Laevateinn is the great sword of Loki. The sword of Loki is the only weapon able to slay the mythical rooster Vidofnir, who lives at the top of the World Tree and summons the dawning day.
As with so many things in Norse mythology, the origin of Laevateinn is heavily disputed among scholars. Even the type of weapon Laevateinn is depends on the translation.
Some translators call it a wand or a dart, others a twig. The most agreed-upon type of weapon is a sword.
What does Laevateinn mean?
Laevateinn means “wounding wand” or “damage twig” in Old Norse. It also means “wand of destruction.”
It’s important to note that “wand” is considered a kenning or an Old Norse word with a symbolic meaning. This means that a sword could easily be called a wand, which many scholars believe is the case.
In the earliest translations of the poem Fjolsvinnsmol (Fafnismol), the sword of Loki was called Haevateinn. Around 1860 or 1861, Norwegian linguist Sophus Bugge proposed that the name be changed to Laevateinn to cement its meaning as “wand of destruction.” In his 1867 version of the Poetic Edda, Bugge changed to Laevateinn.
Other scholars followed suit since the name made sense as Laevateinn and the H was likely a made-in-error, to begin with. Haevateinn just didn’t make sense within the context of Laevateinn’s existence.
The root of Laevateinn is Lae, which is also the root of Loki’s nickname Laegjarn. Lae means “cunning,” “deceitful,” or “fraud.”
Why was Laevateinn created?
Like everything else Loki did, Laevateinn was created with a plan. Loki intended to kill the mythical rooster Vidofnir. He was convinced killing Vidofnir would give him the upper hand during Ragnarök.
Killing the rooster who called forth the dawning day seemed like a waste, but there was more to Vidofnir. From his perch in the highest branches of all the realms, Vidofnir could see the giants marching toward Asgard.
If the rooster were to warn Odin of the army coming his way, Odin would have enough time to rally the troops and thwart the giants.
What was the sword made out of?
Attestations of Laevateinn and its creation appear in the Eddic poem Fjolsvinnsmol. In the earliest translations of the poem, the sword of Loki was made from a twig snapped from the entrance of Hel’s realm in Niflheim. Later translations have Loki forging Laevateinn from runes present near the gates of Hel’s realm.
Many Norse mythology scholars believe Laevateinn is also the sword wielded by the fire giant Surtr during Ragnarök.
In Surtr’s hands, the sword of Loki burned with flames, making the already powerful weapon even more impressive. Like many magical weapons of the Norse gods, Laevateinn was a force to behold.
How powerful was Laevateinn?
Laevateinn was powerful enough to kill the mythical rooster Vidofnir.
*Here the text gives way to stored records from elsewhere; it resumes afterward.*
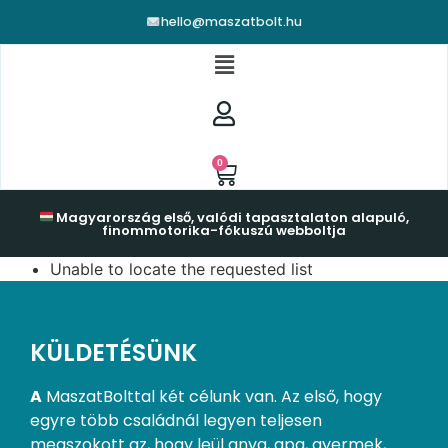
hello@maszatbolt.hu
0
Magyarország első, valódi tapasztalaton alapuló,
finommotorika-fókuszú webboltja
Unable to locate the requested list
KÜLDETÉSÜNK
A
MaszatBolttal két célunk van. Az első, hogy
egyre több családnál legyen teljesen
megszokott az, hogy leül anya, apa, gyermek,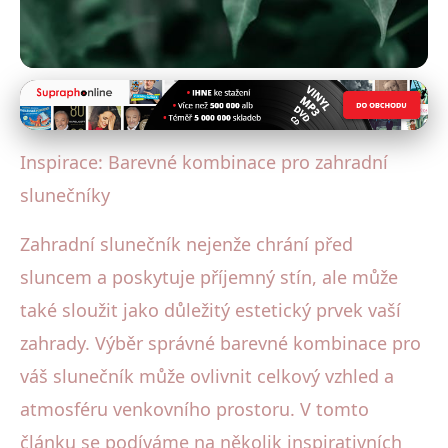
Deštníky a péče
Barevné Trendy pro Zahradní
Inspirace: Barevné kombinace pro zahradní
Slunečníky: Jak Vybrat Správně?
slunečníky
10. 6. 2025
· 4 min čtení · Autor: Klára Veselá
Zahradní slunečník nejenže chrání před
sluncem a poskytuje příjemný stín, ale může
také sloužit jako důležitý estetický prvek vaší
zahrady. Výběr správné barevné kombinace pro
váš slunečník může ovlivnit celkový vzhled a
atmosféru venkovního prostoru. V tomto
článku se podíváme na několik inspirativních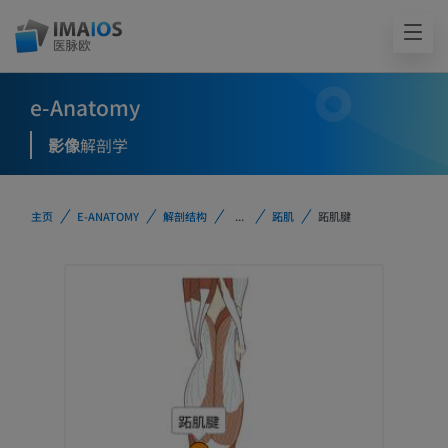
e-Anatomy
影像
解剖学
主页
E-ANATOMY
解剖结构
...
跖肌
跖肌腱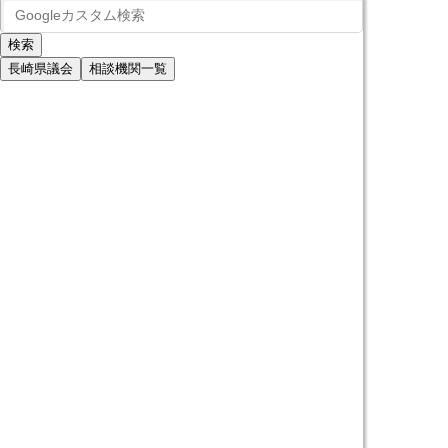
長崎県議会
相談機関一覧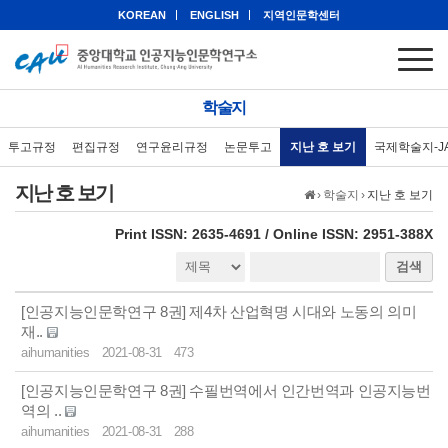
KOREAN
ENGLISH
지역인문학센터
학술지
투고규정
편집규정
연구윤리규정
논문투고
지난 호 보기
국제학술지-J
지난 호 보기
›
학술지
›
지난 호 보기
eISSN: 2951-388X
Print ISSN: 2635-4691 / Online ISSN: 2951-388X
검색
[인공지능인문학연구 8권] 제4차 산업혁명 시대와 노동의 의미
재..
aihumanities
2021-08-31
473
[인공지능인문학연구 8권] 수필번역에서 인간번역과 인공지능번
역의 ..
aihumanities
2021-08-31
288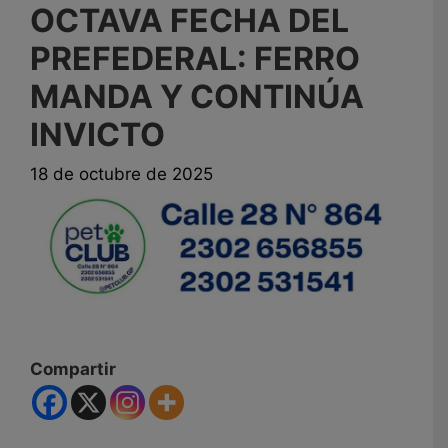
OCTAVA FECHA DEL
PREFEDERAL: FERRO
MANDA Y CONTINÚA
INVICTO
18 de octubre de 2025
Compartir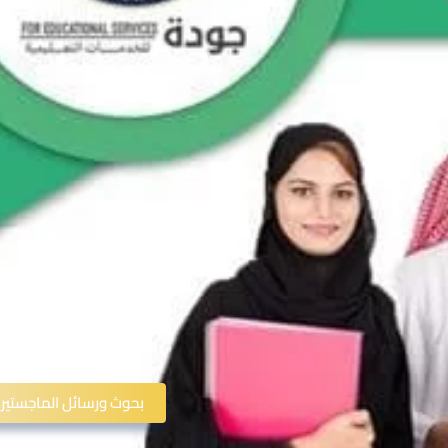
بحوث ورسائل الماجستير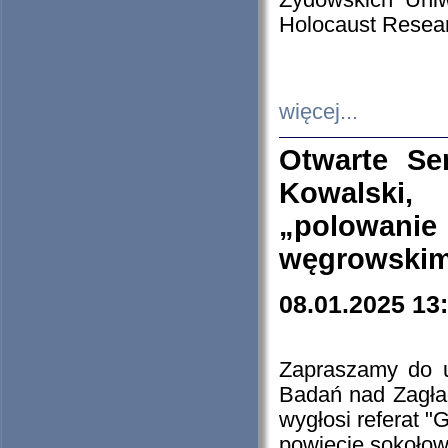
Żydowskich Uniw
Holocaust Resear
więcej...
Otwarte Se
Kowalski, 
„polowanie
węgrowskim.
08.01.2025 13
Zapraszamy do 
Badań nad Zagła
wygłosi referat "
powiecie sokołow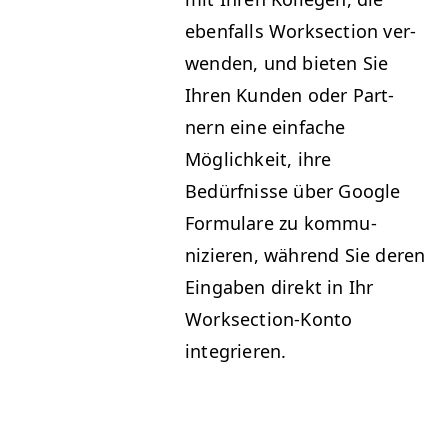
eben­falls Work­sec­tion ver­
wen­den, und bieten Sie
Ihren Kun­den oder Part­
nern eine ein­fache
Möglichkeit, ihre
Bedürfnisse über Google
For­mu­la­re zu kom­mu­
nizieren, während Sie deren
Eingaben direkt in Ihr
Work­sec­tion-Kon­to
integrieren.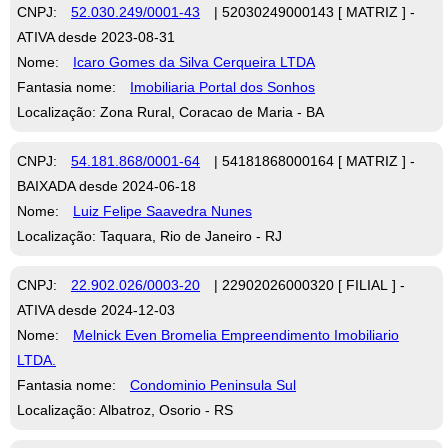
CNPJ:
52.030.249/0001-43
| 52030249000143 [ MATRIZ ] -
ATIVA desde 2023-08-31
Nome:
Icaro Gomes da Silva Cerqueira LTDA
Fantasia nome:
Imobiliaria Portal dos Sonhos
Localização: Zona Rural, Coracao de Maria - BA
CNPJ:
54.181.868/0001-64
| 54181868000164 [ MATRIZ ] -
BAIXADA desde 2024-06-18
Nome:
Luiz Felipe Saavedra Nunes
Localização: Taquara, Rio de Janeiro - RJ
CNPJ:
22.902.026/0003-20
| 22902026000320 [ FILIAL ] -
ATIVA desde 2024-12-03
Nome:
Melnick Even Bromelia Empreendimento Imobiliario
LTDA.
Fantasia nome:
Condominio Peninsula Sul
Localização: Albatroz, Osorio - RS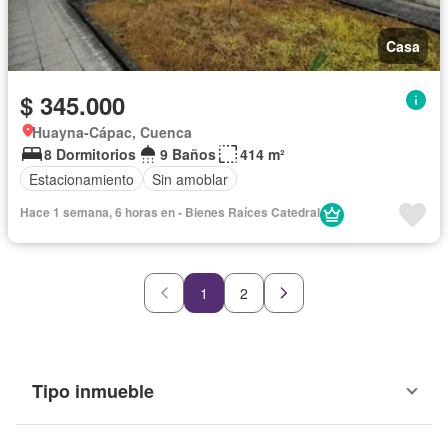
Casa
$ 345.000
Huayna-Cápac, Cuenca
8 Dormitorios
9 Baños
414 m²
Estacionamiento
Sin amoblar
Hace 1 semana, 6 horas en - Bienes Raíces Catedral
1
2
Tipo inmueble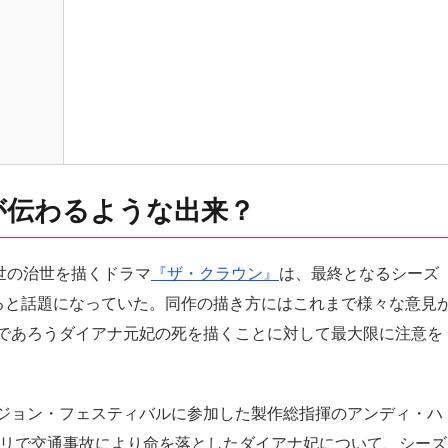
が伝わるような出来？
2世の治世を描くドラマ
『ザ・クラウン』
は、最終となるシーズ
ると話題になっていた。同作の描き方にはこれまで様々な意見
であろうダイアナ元妃の死を描くことに対して最大限に注意を
ジョン・フェスティバルに参加した製作総指揮のアンディ・ハ
パリで交通事故により命を落としたダイアナ妃について、シーズ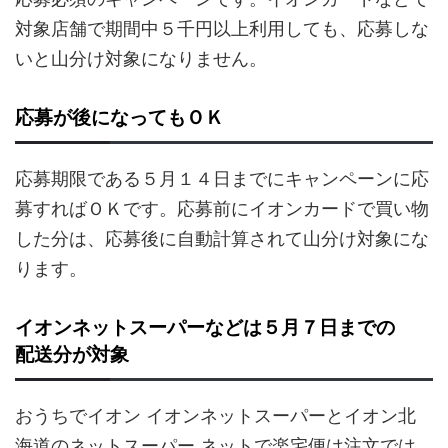
対象店舗で期間中５千円以上利用しても、応募しな
いと山分け対象になりません。
応募が後になってもＯＫ
応募期限である５月１４日までにキャンペーンに応
募すればＯＫです。応募前にイオンカードで買い物
した分は、応募後に自動計算されて山分け対象にな
ります。
イオンネットスーパーなどは５月７日までの
配送分が対象
おうちでイオン イオンネットスーパーとイオン北
海道のネットスーパー ネットで楽宅便は注文では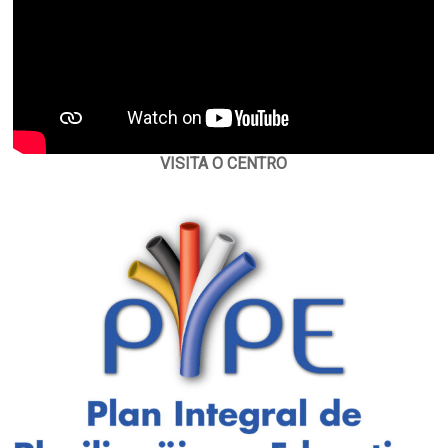
VISITA O CENTRO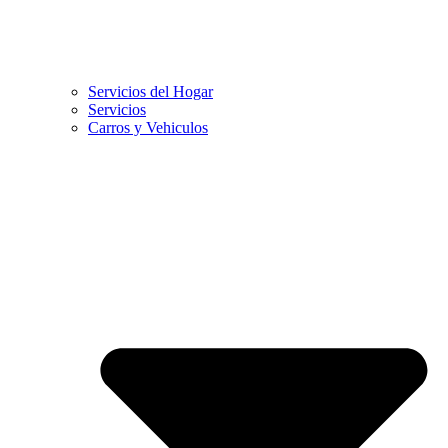
Servicios del Hogar
Servicios
Carros y Vehiculos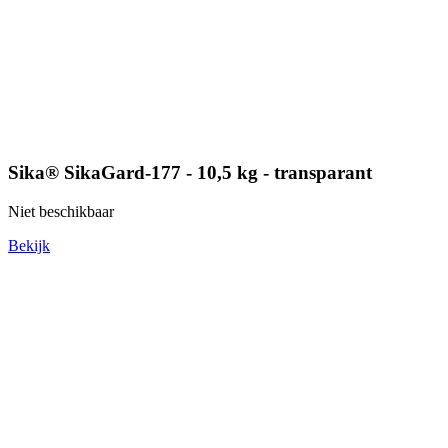
Sika® SikaGard-177 - 10,5 kg - transparant
Niet beschikbaar
Bekijk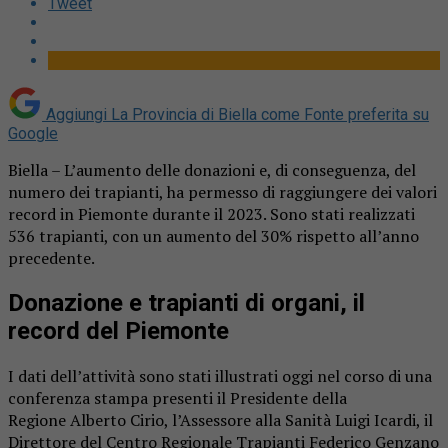
Tweet
Aggiungi La Provincia di Biella come
Fonte preferita su
Google
Biella – L’aumento delle donazioni e, di conseguenza, del
numero dei trapianti, ha permesso di raggiungere dei valori
record in Piemonte durante il 2023. Sono stati realizzati
536 trapianti, con un aumento del 30% rispetto all’anno
precedente.
Donazione e trapianti di organi, il
record del Piemonte
I dati dell’attività sono stati illustrati oggi nel corso di una
conferenza stampa presenti il Presidente della
Regione Alberto Cirio, l’Assessore alla Sanità Luigi Icardi, il
Direttore del Centro Regionale Trapianti Federico Genzano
Killing a rooster doesn’t seem like a feat until you consider that this was the only weapon in existence that could slay Vidofnir. This means that even Thor and his hammer, Odin and his spear, and all the other weapons of the gods were unable to kill this magical rooster.
The sword of Loki was so powerful that it was stolen shortly after it was created. Laevateinn was locked away in a chest that lay near the giantess Sinmora, the consort of Surtr. Nine locks held the chest closed, and only feathers plucked from the tail of Vidofnir himself could open the locks.
If we’re to believe the theory that the sword of Loki is the same flaming sword carried by Surtr into Ragnarök, then the placement of the chest is significant. While Sinmora (also Sinmara) was Mimir’s wife, she was known to have a relationship with the fire giant Surtr.
In fact, Sinmora is the mother of all fire giants, as Surtr was the first fire giant in existence. If Sinmora had access to Loki’s sword, it’s easy to see how Surtr would have ended up with Laevateinn in his possession.
Did Loki have any other weapon?
Loki isn’t associated with a specific weapon like other Norse gods are. Aside from Laevateinn, Loki is most known for his giant net. At times, Loki also used other weapons, such as Odin’s spear.